Prompt-embedding cache for diffusion pipelines.

Text encoders are the single most expensive per-request preprocessing step in most diffusion pipelines, and their inputs are frequently identical across requests (e.g. in GRPO-style rollouts the same prompt is submitted many times with different seeds to sample different images). Re-running the text encoder for each of those requests wastes compute and GPU memory.

This module provides a small LRU cache plus a transparent wrapper for a pipeline's encode_prompt method. Because almost every diffusion pipeline in vllm_omni/diffusion/models routes all text-encoder invocations through self.encode_prompt(...), wrapping that single method is sufficient to cache results model-wide without per-pipeline edits.

Design points
  • The wrapper is installed by :class:DiffusionModelRunner after the pipeline has loaded, so each runner process owns its own cache.
  • Cache keys are derived from the bound encode_prompt arguments. Only inputs we can safely hash (str / int / float / bool / None / bytes / torch.device / torch.dtype / numpy scalars / nested lists/tuples/dicts of those) participate in the key. If any argument is a tensor, PIL image, or other non-trivial object, we bypass the cache for that call to guarantee correctness.
  • If a caller passes precomputed *_embeds into encode_prompt the wrapper also bypasses the cache because the call is already short-circuit.
  • Cache values are detached tensors. Downstream pipeline code typically does non-inplace ops (.repeat, .view, slicing); we do not clone on hit since outputs are treated as read-only.

logger module-attribute

logger = init_logger(__name__)

PromptEmbedCache

Thread-safe LRU cache for encode_prompt outputs.

The cache stores whatever encode_prompt returns (tensor, tuple of tensors, None, etc.). Lookup / insertion is O(1) amortized. Eviction is least-recently-used.

bypassed instance-attribute

bypassed = 0

enabled instance-attribute

enabled = enabled

hits instance-attribute

hits = 0

max_size instance-attribute

max_size = max_size

misses instance-attribute

misses = 0

clear

clear() -> None

get

get(key: Any) -> Any

Return the cached value or _CACHE_MISS if absent.

Returning a sentinel (rather than None) lets callers cache legitimate None results from the wrapped function.

put

put(key: Any, value: Any) -> None

stats

stats() -> dict[str, int]

install_prompt_embed_cache

install_prompt_embed_cache(
    pipeline: Any,
    *,
    max_size: int = 32,
    enabled: bool = True,
    model_tag: str | None = None,
) -> PromptEmbedCache | None

Wrap pipeline.encode_prompt so results are cached by argument identity.

Idempotent: calling twice on the same pipeline is a no-op and returns the existing cache.

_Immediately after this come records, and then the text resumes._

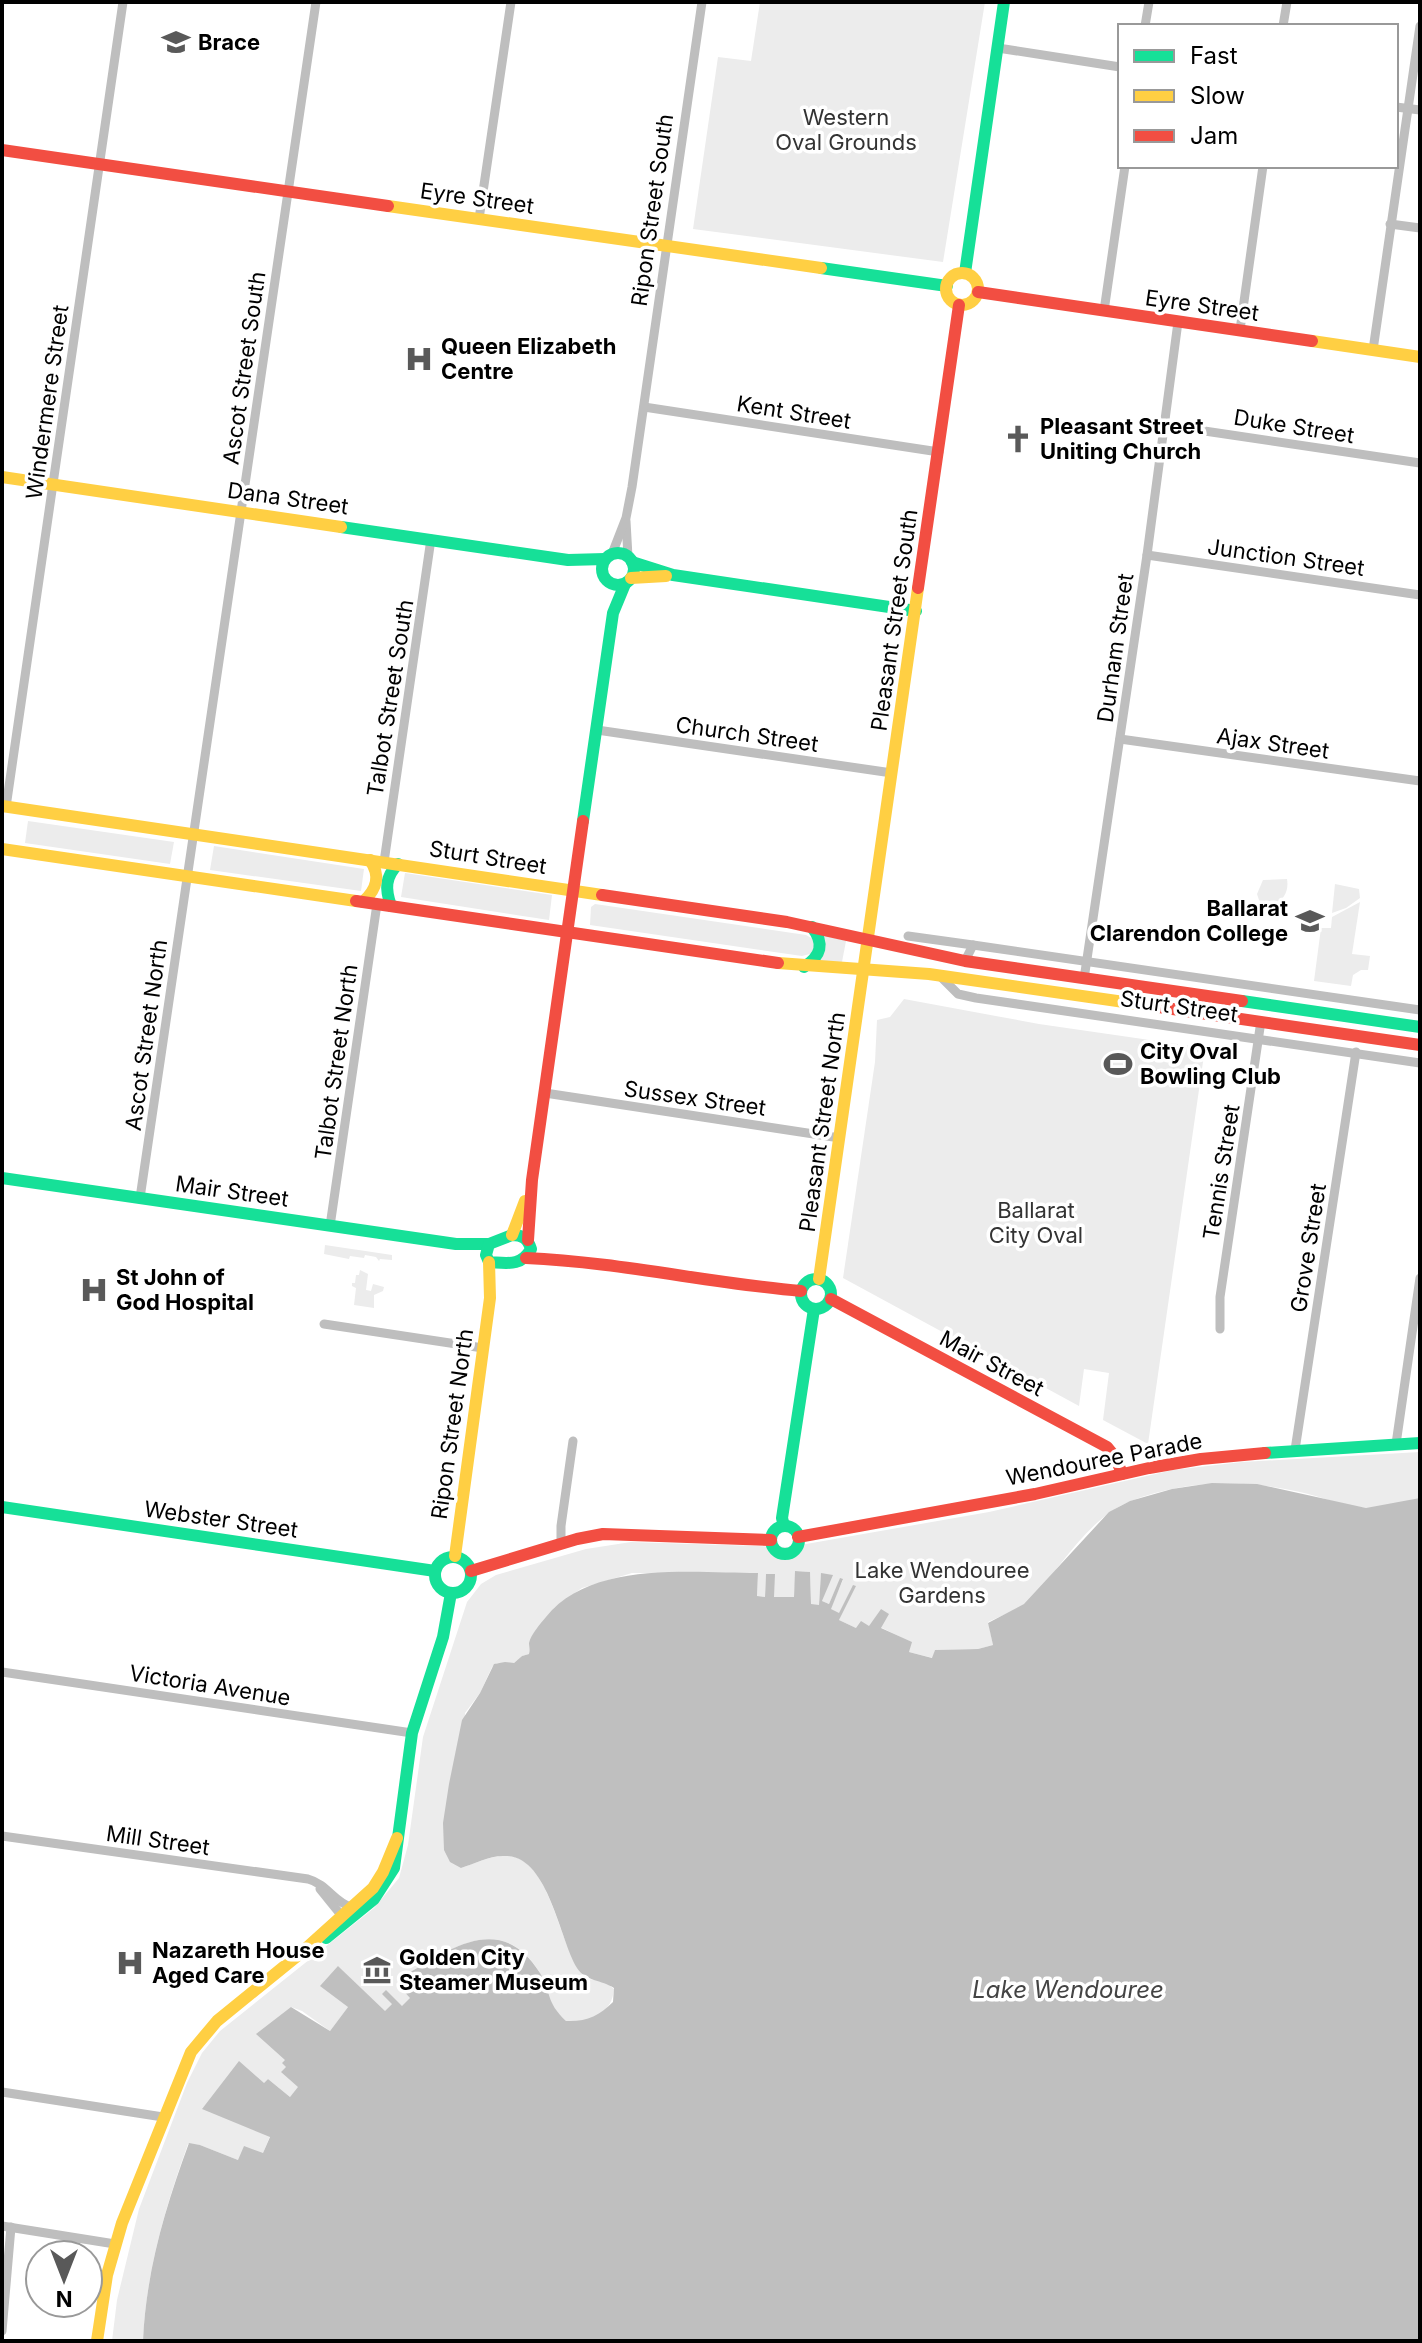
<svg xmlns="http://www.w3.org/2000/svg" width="1422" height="2343" viewBox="0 0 1422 2343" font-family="Inter,sans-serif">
<rect width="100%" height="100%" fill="#fff"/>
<g fill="#ececec">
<polygon points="760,2 985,2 943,262 693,229 718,57 751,61"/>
<polygon points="28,821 174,842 170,864 25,843"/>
<polygon points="214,846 364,869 361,891 210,870"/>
<polygon points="405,873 552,895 549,920 401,897"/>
<path d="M1287,879C1289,891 1284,900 1273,905L1260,903L1257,894L1263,880Z"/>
<polygon points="1335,884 1359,889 1360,898 1346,908 1332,913"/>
<polygon points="1360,902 1352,954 1370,956 1368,970 1361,970 1353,975 1351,986 1314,981 1321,928 1331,928 1332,917"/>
<polygon points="595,904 806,935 813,939 815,948 810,954 802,956 590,925 591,907"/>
<polygon points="823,935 846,941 842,962 819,962"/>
<polygon points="904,999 1039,1024 1205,1048 1148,1444 1103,1420 1109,1373 1084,1369 1079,1406 843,1278 875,1062 877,1020 890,1017"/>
<polygon points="325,1245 392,1255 392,1260 380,1259 379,1261 376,1257 365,1255 364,1258 350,1256 349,1259 324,1254"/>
<polygon points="360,1270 368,1274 366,1290 371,1291 373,1284 384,1287 383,1291 374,1295 374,1308 354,1305 356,1288 352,1286 352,1283 355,1283 356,1275 359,1275"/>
<path d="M1420,1452V1498C1403,1502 1383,1509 1366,1508C1343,1506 1322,1497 1300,1492C1245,1479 1184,1480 1131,1501C1085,1519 1061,1571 1026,1603C1016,1611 1000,1616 988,1622L993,1645L978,1649L935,1650L933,1658L909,1652L911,1642L880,1627L881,1609L869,1627L856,1628L839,1620L853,1585L839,1614L830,1609L843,1580L840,1579L829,1604L822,1601L832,1575L821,1574L819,1605H811L810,1572L796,1571L794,1597H774V1574H766L765,1597H757L758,1573H632L582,1588L554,1608L529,1643V1654L522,1656L514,1663H497L492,1667L480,1693L465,1713L461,1868C476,1863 494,1854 510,1856C543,1860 556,1920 568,1947C573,1958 582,1968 588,1979L604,1981L614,1989C612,2014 590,2023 566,2021C560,2016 553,2010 550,2003C545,1994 545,1982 540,1973C503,1912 453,1947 407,1974L411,1998L403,2006L392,2004L385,2012L338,1966L348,2007L330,2031L302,2011L291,2007L285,2060L286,2066L299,2087L290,2097L268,2079L264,2083L202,2108L270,2136L263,2153L238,2160L200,2145L188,2144C165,2208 146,2272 143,2341H112L117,2300L139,2209L187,2083L202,2053L220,2031L374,1908L399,1878L408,1845L423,1737L467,1602L481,1584L496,1575L586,1549L631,1542L789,1547L989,1512L1173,1470L1242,1462Z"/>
</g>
<path fill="#bfbfbf" d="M1212,1483L1257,1484L1366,1508L1420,1498V2341H143C146,2272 165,2208 189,2143L200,2145L238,2160L244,2146L263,2153L270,2137L202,2109L239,2061L264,2083L268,2079L290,2097L298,2087L281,2072L286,2067L282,2063L285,2060L256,2034L291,2007L330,2031L348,2007L320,1986L338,1966L385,2011L392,2004L382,1994L386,1990L402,2006L410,1998L400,1987L409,1977L407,1974C453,1947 502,1912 540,1973C552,1993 545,2001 566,2021C586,2022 599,2016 613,2002L614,1988C602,1980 585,1981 577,1968C559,1938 548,1853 503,1856C489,1856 474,1864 461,1868L450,1862L444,1850L443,1823L449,1784L462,1720L480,1693L494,1664L505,1662L514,1663L522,1656L529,1654C530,1650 529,1646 529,1643C531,1634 541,1623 546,1617C591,1560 693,1573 758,1573L757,1596L765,1597L766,1574H775L774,1597H794L795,1571L810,1572L811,1604L819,1605L821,1573L833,1575L822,1601L829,1604L840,1578L843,1579L831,1609L839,1613L853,1585L856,1586L839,1620L856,1628L861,1621L869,1626L881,1609L889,1614L881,1628L912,1642L909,1652L932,1658L935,1650L978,1649L993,1645L988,1623L1024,1604L1109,1512L1130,1501L1172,1489Z"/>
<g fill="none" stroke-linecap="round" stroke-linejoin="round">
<g stroke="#bebebe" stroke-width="9">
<polyline points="1145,26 1149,2"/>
<polyline points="1283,26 1287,2"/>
<polyline points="998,48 1120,67"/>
<polyline points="1396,107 1420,110"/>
<polyline points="479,219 511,2"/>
<polyline points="1390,224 1420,228"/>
<polyline points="1104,311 1125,166"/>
<polyline points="1240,330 1263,166"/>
<polyline points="1373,350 1420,26"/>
<polyline points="644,407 939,452"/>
<polyline points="1164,425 1420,463"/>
<polyline points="626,521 628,557"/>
<polyline points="612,554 626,518 632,487 702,2"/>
<polyline points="1147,555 1420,595"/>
<polyline points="597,730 892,773"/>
<polyline points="1120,739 1420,781"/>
<polyline points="6,807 123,2"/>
<polyline points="384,862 431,539"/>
<polyline points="908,936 973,945"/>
<polyline points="965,961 973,945 1420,1010"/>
<polyline points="940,976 958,994 976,998 1420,1063"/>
<polyline points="1084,979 1147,555 1178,322"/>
<polyline points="545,1093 840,1138"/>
<polyline points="140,1198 316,2"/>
<polyline points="330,1226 377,904"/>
<polyline points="324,1324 483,1348"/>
<polyline points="1220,1329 1220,1297 1261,1021"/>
<polyline points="1396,1444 1420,1278"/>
<polyline points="1295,1450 1356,1052"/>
<polyline points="561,1543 561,1526 573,1441"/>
<polyline points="2,1672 412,1733"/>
<path d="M2,1836L308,1879C327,1884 334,1902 351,1907"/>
<polyline points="320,1889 341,1915"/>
<polyline points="2,2092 163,2117"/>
<polyline points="2,2226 115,2244"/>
<polyline points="2,2331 11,2227"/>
</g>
<g stroke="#16e098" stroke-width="12">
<polyline points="821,268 947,286"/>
<polyline points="965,273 1004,2"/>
<polyline points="341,527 568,560 605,559"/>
<circle cx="618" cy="569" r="16"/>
<polyline points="632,562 673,575 916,611"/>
<polyline points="583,821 613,613 625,584"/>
<path d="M391,906C385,889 385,877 398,864"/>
<path d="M804,967C821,956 825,944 812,927"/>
<polyline points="1242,1001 1420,1027"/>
<polyline points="2,1178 456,1244 489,1244"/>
<path d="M512,1235C523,1235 528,1239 531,1249C521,1267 507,1263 489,1262L486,1255L489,1244Z"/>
<circle cx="816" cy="1294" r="15"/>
<polyline points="1265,1453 1420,1443"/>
<polyline points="2,1507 435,1571"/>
<polyline points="784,1526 782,1518 814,1309"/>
<circle cx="785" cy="1540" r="14"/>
<circle cx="453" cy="1575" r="18"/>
<polyline points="326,1938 374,1899 394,1868 412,1733 443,1637 451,1593"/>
</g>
<g stroke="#ffcf43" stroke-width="12">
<polyline points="388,206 821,268"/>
<circle cx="962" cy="289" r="16"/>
<polyline points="1312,341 1420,357"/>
<polyline points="2,477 341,527"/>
<polyline points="631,578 666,576"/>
<polyline points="2,806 602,895"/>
<polyline points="2,849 356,901"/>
<path d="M363,902C377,889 381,876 370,860"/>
<polyline points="778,963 929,974 1138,1004"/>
<polyline points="512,1235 525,1201"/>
<polyline points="819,1279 918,588"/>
<polyline points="455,1556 490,1298 489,1262"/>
<polyline points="97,2341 107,2275 122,2223 191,2052 217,2021 302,1952 373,1888 383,1872 397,1838"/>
</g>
<g stroke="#f24e42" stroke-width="12">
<polyline points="2,150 388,206"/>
<polyline points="978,292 1312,341"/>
<polyline points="918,588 959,305"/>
<polyline points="602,895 787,922 965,961 1242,1001"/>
<polyline points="356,901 778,963"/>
<polyline points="1138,1004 1420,1045"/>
<polyline points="528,1240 532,1180 583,821"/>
<path d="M526,1258C618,1262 709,1283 801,1291"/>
<polyline points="831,1299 1107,1447 1116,1458 1122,1474"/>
<polyline points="798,1537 1035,1494 1149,1468 1201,1459 1265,1453"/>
<polyline points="471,1571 577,1539 603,1534 771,1540"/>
</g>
</g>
<defs>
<symbol id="university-bare" viewBox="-9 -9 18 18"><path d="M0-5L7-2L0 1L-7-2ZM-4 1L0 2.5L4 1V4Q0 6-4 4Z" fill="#595959" stroke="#fff" stroke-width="2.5" paint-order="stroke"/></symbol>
<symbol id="hospital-bare" viewBox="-9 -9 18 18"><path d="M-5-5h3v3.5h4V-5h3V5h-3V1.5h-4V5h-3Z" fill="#595959" stroke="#fff" stroke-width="2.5" paint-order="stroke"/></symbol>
<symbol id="church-bare" viewBox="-9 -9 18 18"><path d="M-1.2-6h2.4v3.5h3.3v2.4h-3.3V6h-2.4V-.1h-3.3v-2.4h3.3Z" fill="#595959" stroke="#fff" stroke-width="2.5" paint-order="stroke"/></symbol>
<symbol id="school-bare" viewBox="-9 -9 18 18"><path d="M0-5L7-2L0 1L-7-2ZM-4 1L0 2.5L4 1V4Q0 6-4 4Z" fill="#595959" stroke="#fff" stroke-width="2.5" paint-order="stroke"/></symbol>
<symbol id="stadium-bare" viewBox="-9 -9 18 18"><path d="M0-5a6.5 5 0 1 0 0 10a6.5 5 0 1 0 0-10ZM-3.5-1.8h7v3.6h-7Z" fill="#595959" stroke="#fff" stroke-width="2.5" paint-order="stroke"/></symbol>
<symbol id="museum-bare" viewBox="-9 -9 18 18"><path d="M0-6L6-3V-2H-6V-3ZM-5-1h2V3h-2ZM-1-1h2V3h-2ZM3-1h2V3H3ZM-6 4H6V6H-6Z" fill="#595959" stroke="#fff" stroke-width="2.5" paint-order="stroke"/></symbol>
</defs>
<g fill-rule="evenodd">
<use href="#university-bare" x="156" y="22" width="40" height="40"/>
<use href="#hospital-bare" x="399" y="339" width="40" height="40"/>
<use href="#church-bare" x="998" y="419" width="40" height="40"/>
<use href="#school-bare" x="1290" y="901" width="40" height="40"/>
<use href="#stadium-bare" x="1098" y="1044" width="40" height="40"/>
<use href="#hospital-bare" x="74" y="1270" width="40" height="40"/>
<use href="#hospital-bare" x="110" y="1943" width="40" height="40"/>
<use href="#museum-bare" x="357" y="1950" width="40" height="40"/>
</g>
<g text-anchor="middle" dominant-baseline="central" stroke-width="7" stroke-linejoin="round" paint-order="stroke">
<g font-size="22" font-weight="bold" fill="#000" stroke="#fff" text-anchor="start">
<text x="198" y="42">Brace</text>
<text x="441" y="346">Queen Elizabeth<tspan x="441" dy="25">Centre</tspan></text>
<text x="1040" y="426">Pleasant Street<tspan x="1040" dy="25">Uniting Church</tspan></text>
<text x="1288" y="908" text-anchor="end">Ballarat<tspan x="1288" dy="25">Clarendon College</tspan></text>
<text x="1140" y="1051">City Oval<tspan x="1140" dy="25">Bowling Club</tspan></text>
<text x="116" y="1277">St John of<tspan x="116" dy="25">God Hospital</tspan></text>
<text x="152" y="1950">Nazareth House<tspan x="152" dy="25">Aged Care</tspan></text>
<text x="399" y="1957">Golden City<tspan x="399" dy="25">Steamer Museum</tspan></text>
</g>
<g font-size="22" fill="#333" stroke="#fff">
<text x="846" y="117">Western<tspan x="846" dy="25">Oval Grounds</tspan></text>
<text x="1036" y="1210">Ballarat<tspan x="1036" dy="25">City Oval</tspan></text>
<text x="942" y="1570">Lake Wendouree<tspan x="942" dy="25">Gardens</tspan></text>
</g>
<g font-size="22" fill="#000" stroke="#fff">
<text transform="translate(477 198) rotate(8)">Eyre Street</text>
<text transform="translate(652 210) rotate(-82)">Ripon Street South</text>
<text transform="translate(1202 305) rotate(8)">Eyre Street</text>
<text transform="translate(244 368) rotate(-82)">Ascot Street South</text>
<text transform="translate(47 402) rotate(-82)">Windermere Street</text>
<text transform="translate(794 412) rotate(9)">Kent Street</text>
<text transform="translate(1294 426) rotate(9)">Duke Street</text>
<text transform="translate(288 498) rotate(8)">Dana Street</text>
<text transform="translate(1286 557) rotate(8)">Junction Street</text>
<text transform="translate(894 620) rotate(-82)">Pleasant Street South</text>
<text transform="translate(1115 648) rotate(-82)">Durham Street</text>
<text transform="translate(390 698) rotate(-81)">Talbot Street South</text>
<text transform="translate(747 734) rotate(8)">Church Street</text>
<text transform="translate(1273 743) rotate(8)">Ajax Street</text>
<text transform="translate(488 857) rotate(9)">Sturt Street</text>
<text transform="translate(1179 1006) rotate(8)">Sturt Street</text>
<text transform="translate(146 1035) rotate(-82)">Ascot Street North</text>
<text transform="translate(336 1062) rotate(-82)">Talbot Street North</text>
<text transform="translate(695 1098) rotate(8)">Sussex Street</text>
<text transform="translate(822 1122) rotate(-82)">Pleasant Street North</text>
<text transform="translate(1221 1172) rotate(-81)">Tennis Street</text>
<text transform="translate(232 1191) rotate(8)">Mair Street</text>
<text transform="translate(1308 1248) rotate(-81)">Grove Street</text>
<text transform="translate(992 1363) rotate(28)">Mair Street</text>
<text transform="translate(452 1424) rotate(-82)">Ripon Street North</text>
<text transform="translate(1104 1459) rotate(-11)">Wendouree Parade</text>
<text transform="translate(221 1519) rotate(8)">Webster Street</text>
<text transform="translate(210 1685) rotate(9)">Victoria Avenue</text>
<text transform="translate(158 1840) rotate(8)">Mill Street</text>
</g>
<g font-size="24" font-style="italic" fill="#444" stroke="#fff">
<text x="1068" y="1989">Lake Wendouree</text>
</g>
</g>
<rect width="1422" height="2343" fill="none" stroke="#000000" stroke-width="8"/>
<rect x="1118" y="24" width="280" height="144" fill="#ffffff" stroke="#999999" stroke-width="2"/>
<rect x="1134" y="50" width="40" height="12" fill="#16e098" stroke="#999999" stroke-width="2"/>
<text x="1190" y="64" font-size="24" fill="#000000">Fast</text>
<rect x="1134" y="90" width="40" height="12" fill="#ffcf43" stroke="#999999" stroke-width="2"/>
<text x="1190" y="104" font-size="24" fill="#000000">Slow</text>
<rect x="1134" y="130" width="40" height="12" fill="#f24e42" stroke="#999999" stroke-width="2"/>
<text x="1190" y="144" font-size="24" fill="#000000">Jam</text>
<g transform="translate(64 2279) rotate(180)"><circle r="38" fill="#ffffff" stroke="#999999" stroke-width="2"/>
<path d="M0-6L14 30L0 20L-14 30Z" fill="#595959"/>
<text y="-12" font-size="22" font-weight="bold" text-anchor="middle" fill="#000000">N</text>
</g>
</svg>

Returns None if the pipeline has no encode_prompt method.

resolve_prompt_embed_cache_config

resolve_prompt_embed_cache_config(
    enable: bool | None = None, max_size: int | None = None
) -> tuple[bool, int]

Combine explicit args with env-var overrides.

Environment variables (useful for quick enablement in GRPO jobs without touching config files):

``OMNI_DIFFUSION_PROMPT_EMBED_CACHE`` (``1``/``0``/``true``/``false``)
``OMNI_DIFFUSION_PROMPT_EMBED_CACHE_SIZE`` (positive int)

uninstall_prompt_embed_cache

uninstall_prompt_embed_cache(pipeline: Any) -> None

Restore the original encode_prompt on pipeline if wrapped.